[Task data]
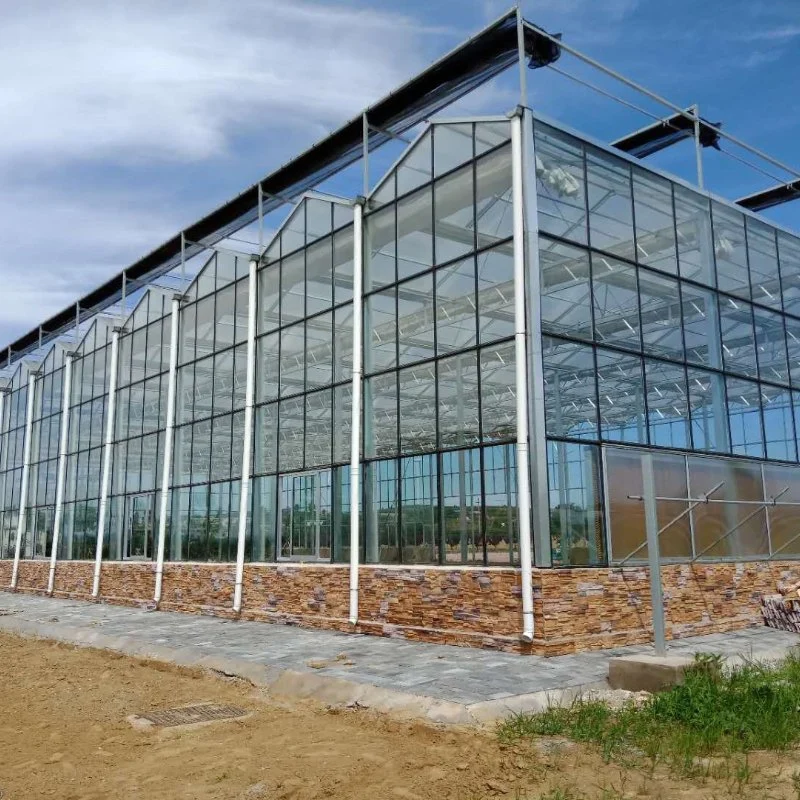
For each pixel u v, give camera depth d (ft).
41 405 115.75
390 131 66.13
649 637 50.08
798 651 46.29
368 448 59.67
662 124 65.72
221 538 74.69
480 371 51.72
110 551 92.38
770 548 61.46
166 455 83.61
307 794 22.50
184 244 86.33
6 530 121.19
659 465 54.29
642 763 25.16
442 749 26.50
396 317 58.95
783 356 67.26
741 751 26.27
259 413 72.64
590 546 48.44
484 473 50.42
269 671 42.14
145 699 37.40
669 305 58.23
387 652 47.21
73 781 24.98
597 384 51.65
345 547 60.44
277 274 72.95
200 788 23.48
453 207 55.42
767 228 69.00
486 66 57.31
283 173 73.26
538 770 24.41
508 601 47.21
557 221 51.55
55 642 60.03
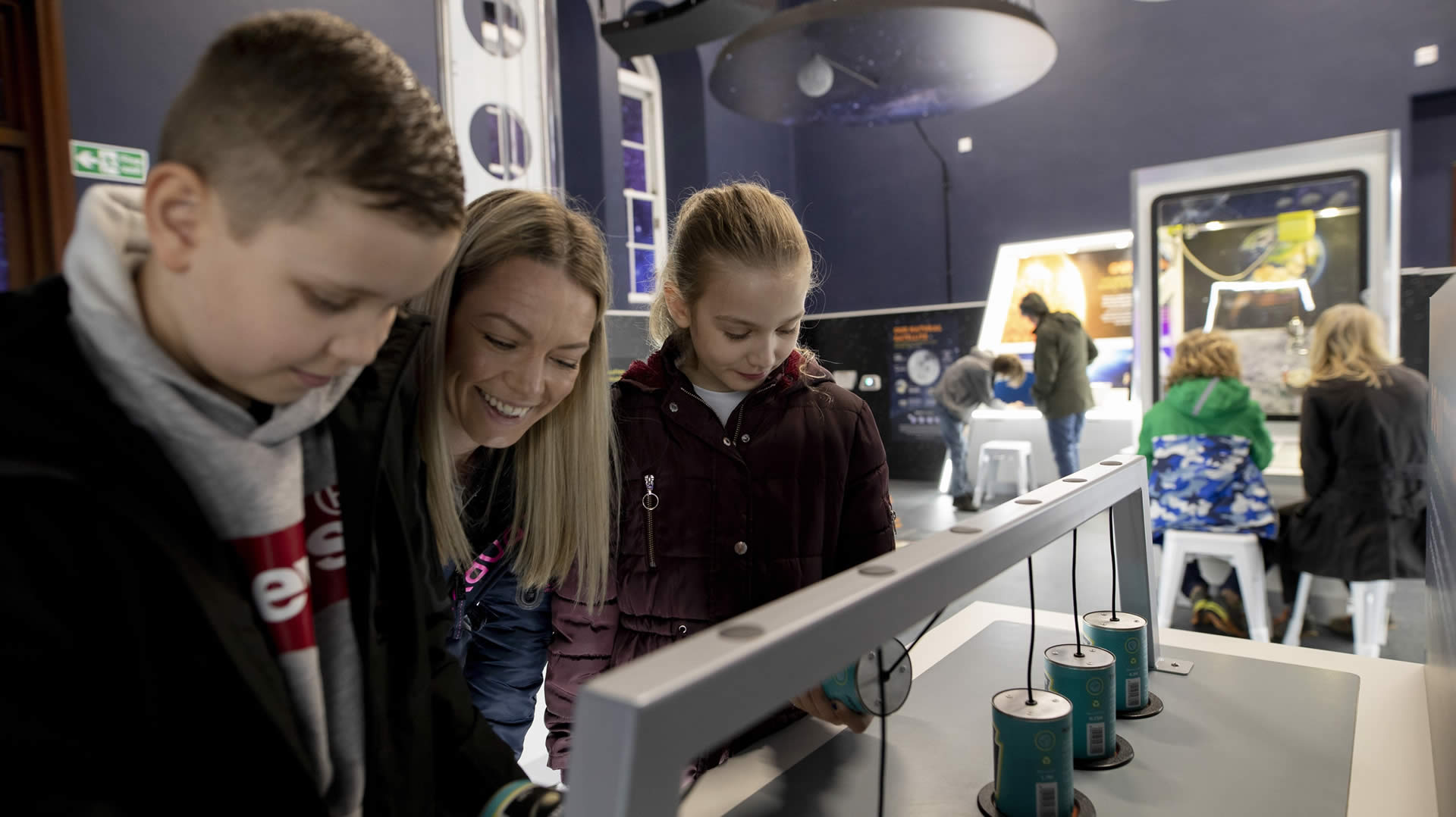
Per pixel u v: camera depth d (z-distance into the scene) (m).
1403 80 5.60
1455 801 0.66
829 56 2.29
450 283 0.78
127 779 0.45
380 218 0.43
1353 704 0.96
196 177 0.42
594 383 0.94
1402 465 2.62
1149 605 1.07
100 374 0.46
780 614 0.42
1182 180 3.86
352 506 0.61
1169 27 6.39
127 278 0.45
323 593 0.60
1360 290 3.49
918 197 7.64
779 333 0.99
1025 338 6.59
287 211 0.41
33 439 0.41
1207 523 2.89
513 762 0.72
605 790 0.33
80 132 2.60
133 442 0.44
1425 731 0.89
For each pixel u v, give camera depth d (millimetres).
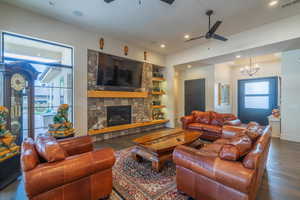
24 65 2703
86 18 3393
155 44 5016
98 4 2873
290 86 4082
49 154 1394
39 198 1312
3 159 1971
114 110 4672
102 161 1640
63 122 2799
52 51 3557
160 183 2033
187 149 1771
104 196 1709
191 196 1671
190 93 6953
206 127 4012
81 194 1535
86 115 3979
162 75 6332
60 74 3672
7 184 1995
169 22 3572
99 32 4129
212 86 6117
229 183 1342
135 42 4852
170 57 6047
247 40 3934
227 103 7031
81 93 3885
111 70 4473
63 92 3723
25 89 2838
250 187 1235
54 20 3420
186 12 3148
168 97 6145
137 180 2109
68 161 1457
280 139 4160
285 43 3541
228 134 2945
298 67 3951
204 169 1509
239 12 3129
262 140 1685
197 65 6102
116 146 3686
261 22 3539
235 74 7324
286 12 3119
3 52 2885
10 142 2113
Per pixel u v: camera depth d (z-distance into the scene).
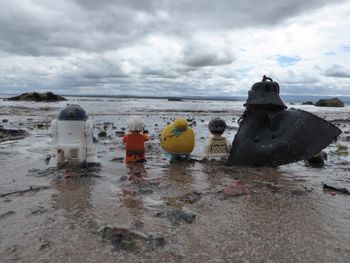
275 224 0.09
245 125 0.17
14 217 0.10
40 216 0.10
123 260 0.07
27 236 0.08
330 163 0.18
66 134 0.16
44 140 0.26
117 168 0.16
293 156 0.15
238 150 0.17
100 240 0.08
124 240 0.08
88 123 0.16
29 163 0.17
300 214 0.10
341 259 0.07
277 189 0.13
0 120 0.44
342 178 0.15
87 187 0.13
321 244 0.08
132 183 0.13
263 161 0.16
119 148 0.22
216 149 0.18
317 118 0.15
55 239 0.08
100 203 0.11
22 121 0.42
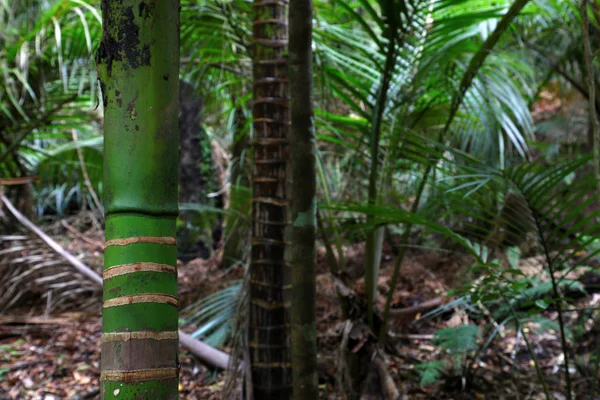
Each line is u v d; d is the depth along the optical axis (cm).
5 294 324
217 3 197
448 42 185
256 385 172
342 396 168
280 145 175
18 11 281
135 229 67
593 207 271
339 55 188
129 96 67
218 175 506
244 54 223
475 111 199
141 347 65
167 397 66
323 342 250
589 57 114
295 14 125
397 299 293
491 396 206
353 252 363
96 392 227
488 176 144
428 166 171
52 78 306
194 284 382
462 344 205
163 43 69
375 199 174
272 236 174
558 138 367
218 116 430
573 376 214
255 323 173
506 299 166
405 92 189
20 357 269
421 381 203
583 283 245
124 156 68
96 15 218
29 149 335
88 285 347
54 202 563
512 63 222
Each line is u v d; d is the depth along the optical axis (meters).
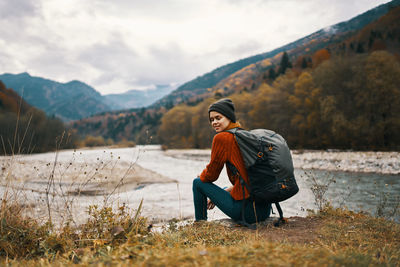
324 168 15.42
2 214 2.23
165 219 4.07
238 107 48.53
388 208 5.02
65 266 1.52
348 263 1.29
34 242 2.10
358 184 9.00
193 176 12.27
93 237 2.22
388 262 1.45
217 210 4.62
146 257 1.34
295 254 1.37
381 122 27.14
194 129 61.50
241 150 2.22
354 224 2.56
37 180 7.20
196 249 1.60
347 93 30.45
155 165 20.75
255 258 1.27
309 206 5.25
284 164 2.13
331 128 30.08
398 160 14.27
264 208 2.49
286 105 37.72
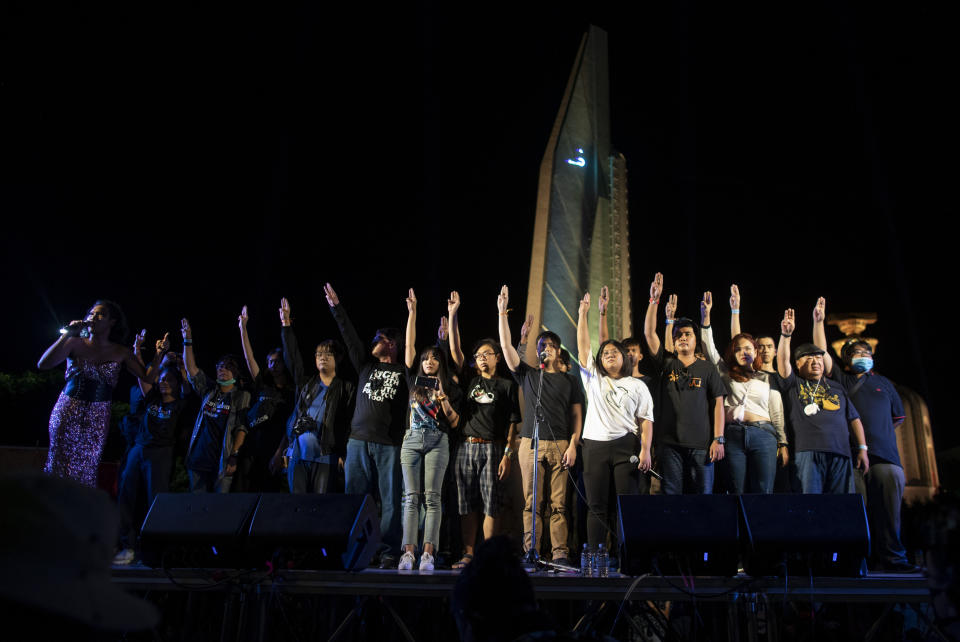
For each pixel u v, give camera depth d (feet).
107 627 2.85
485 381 17.61
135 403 18.37
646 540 12.29
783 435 17.25
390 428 17.04
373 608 15.28
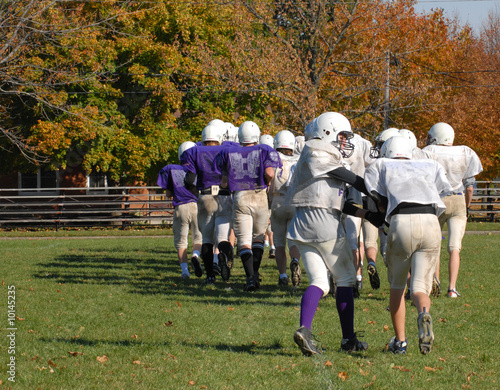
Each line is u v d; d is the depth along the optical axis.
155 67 82.12
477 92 98.00
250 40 78.56
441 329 19.38
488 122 92.12
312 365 15.12
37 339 17.98
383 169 16.27
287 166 28.44
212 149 28.19
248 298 25.25
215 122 33.06
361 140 26.20
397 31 85.19
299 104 76.12
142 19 80.75
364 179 16.25
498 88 97.38
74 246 53.72
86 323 20.33
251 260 26.61
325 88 82.19
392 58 81.44
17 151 81.00
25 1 52.97
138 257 43.44
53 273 33.97
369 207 18.20
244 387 13.45
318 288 16.00
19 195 94.19
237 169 26.58
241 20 77.56
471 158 26.02
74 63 71.19
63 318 21.17
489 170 94.19
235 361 15.52
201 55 76.12
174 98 80.38
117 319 20.94
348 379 14.08
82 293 26.61
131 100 83.50
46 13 58.56
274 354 16.34
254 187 26.53
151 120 82.25
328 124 17.02
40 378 14.08
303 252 16.62
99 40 78.19
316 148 16.25
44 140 74.81
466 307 23.22
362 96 82.75
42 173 94.81
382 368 14.95
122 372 14.59
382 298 25.86
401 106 82.50
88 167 79.25
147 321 20.58
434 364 15.45
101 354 16.25
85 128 74.31
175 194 31.22
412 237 15.60
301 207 16.44
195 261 30.20
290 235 16.61
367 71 80.38
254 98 85.38
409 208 15.77
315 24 79.62
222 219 27.94
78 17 65.25
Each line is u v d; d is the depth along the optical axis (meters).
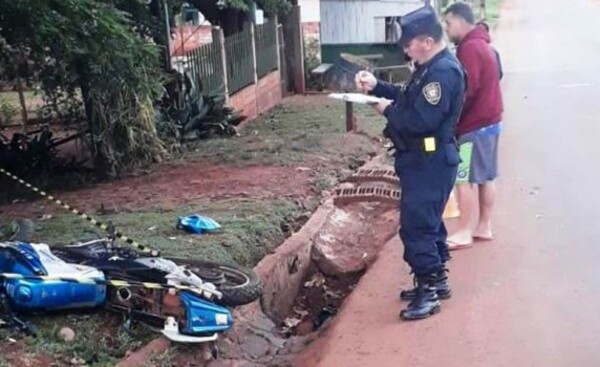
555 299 5.60
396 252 6.98
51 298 5.10
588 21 33.03
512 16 36.72
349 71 19.38
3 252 5.26
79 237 7.07
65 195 9.48
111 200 8.98
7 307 5.07
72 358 4.80
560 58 21.77
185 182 9.77
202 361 5.19
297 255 7.18
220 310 5.17
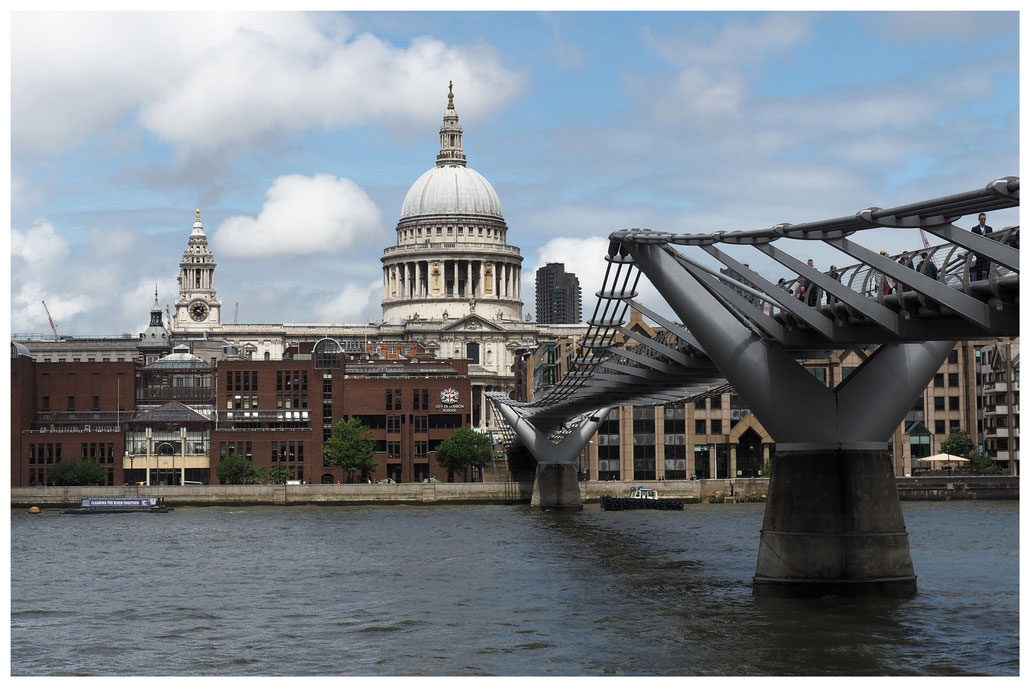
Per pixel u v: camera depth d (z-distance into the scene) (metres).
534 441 157.75
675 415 183.25
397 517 139.88
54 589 74.50
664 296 65.25
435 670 49.03
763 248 55.53
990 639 52.62
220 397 195.38
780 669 47.62
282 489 170.12
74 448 185.50
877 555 62.97
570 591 69.69
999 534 104.25
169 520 138.88
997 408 181.38
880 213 45.34
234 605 67.06
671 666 48.59
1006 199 39.19
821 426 62.94
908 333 53.34
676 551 92.38
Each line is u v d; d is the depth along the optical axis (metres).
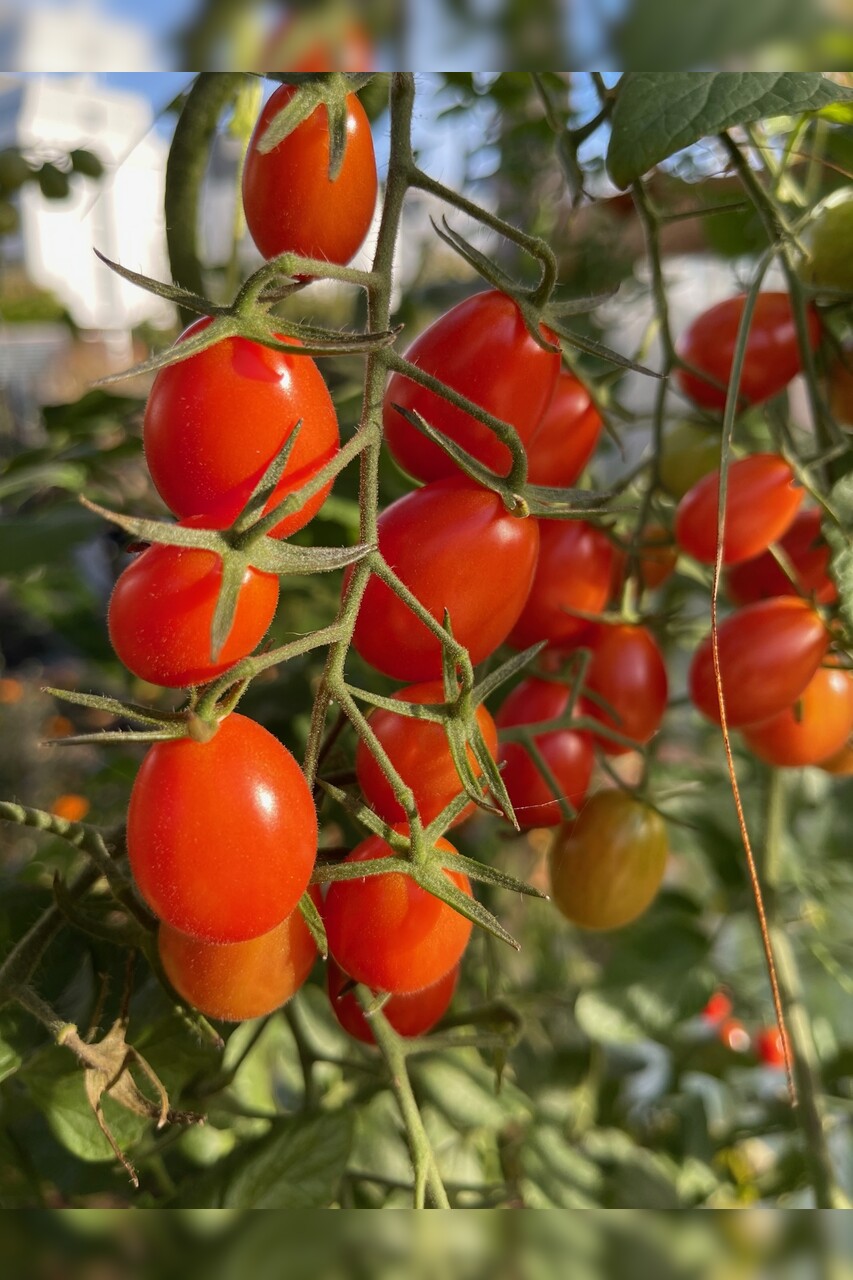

[Exercise goal]
Print exactly the lines of the listing above starting at the line containing "17 151 81.00" and ending at the line containing "44 140 74.81", both included.

[Worked solution]
17 151 81.00
25 1 52.97
138 257 43.44
53 273 33.97
369 207 18.20
244 387 13.45
318 288 16.00
19 195 94.19
237 169 26.58
241 20 77.56
471 158 26.02
74 63 71.19
63 318 21.17
489 170 94.19
235 361 15.52
201 55 76.12
174 98 80.38
117 319 20.94
348 379 14.08
82 293 26.61
131 100 83.50
46 13 58.56
274 354 16.34
254 187 26.53
151 120 82.25
328 124 17.02
40 378 14.08
303 252 16.62
99 40 78.19
316 148 16.25
44 140 74.81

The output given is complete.